If, for example, you are learning how to do the waltz, which is one of five types in the standard category of International Style Ballroom dances, you will learn that it is done slowly and the music is in ¾ time. Even though it is performed slowly, it is lively.
Generally there is one step per beat although those with more experience may do four to six steps per measure rather than three. There are lots of turns in the waltz.
Advanced hoofers know how to create contrast or what is called “light and shade” when doing the waltz.

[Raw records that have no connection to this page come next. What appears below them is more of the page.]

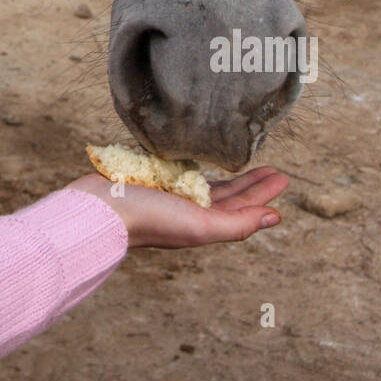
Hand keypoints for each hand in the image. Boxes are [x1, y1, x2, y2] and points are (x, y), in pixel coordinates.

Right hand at [68, 166, 288, 248]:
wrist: (99, 209)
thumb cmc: (149, 220)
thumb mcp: (199, 225)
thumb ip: (237, 223)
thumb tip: (274, 218)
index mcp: (200, 222)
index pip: (242, 207)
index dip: (263, 194)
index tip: (282, 177)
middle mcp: (187, 209)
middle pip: (229, 195)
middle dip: (252, 184)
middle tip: (274, 169)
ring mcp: (168, 193)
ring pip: (207, 182)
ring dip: (228, 174)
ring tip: (243, 161)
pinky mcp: (150, 176)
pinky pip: (180, 168)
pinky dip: (196, 163)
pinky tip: (200, 155)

They do this by assuming elegant poses along with the slow steps.
The main characteristic of the waltz is the pendulum swing action that the couple makes with their bodies. Other traits include swaying, contra body movement, foot parallelism and rising and falling. Contra body movement or CBM refers to precise coordination of the movement of a body when preparing to do or doing a step which entails rotation.
An example of CBM is the turning of the ride side of the body toward the left moving leg or, the reverse, turning the left side of the body toward a right moving leg. The leg and body move simultaneously.
Another example of CBM is when the dancers are stepping to the back or to the front. As the right side of the body moves forward and the torso is rotating to the left, the left leg moves forward. As the left leg moves to the back, the right side of the body also moves to the back as the torso rotates to the right.
The outcome of, and purpose of, CBM, is to achieve an effortless transition from linear to rotational movement. After the contra body move a sway generally occurs.
Track down a studio and instructor and take lessons. This is a great form of exercise. It works the body and the mind. It is challenging but tremendously enjoyable. And, remember, it’s a social event. It is possible that the perfect man or woman is also in the class, cha-cha’ing away.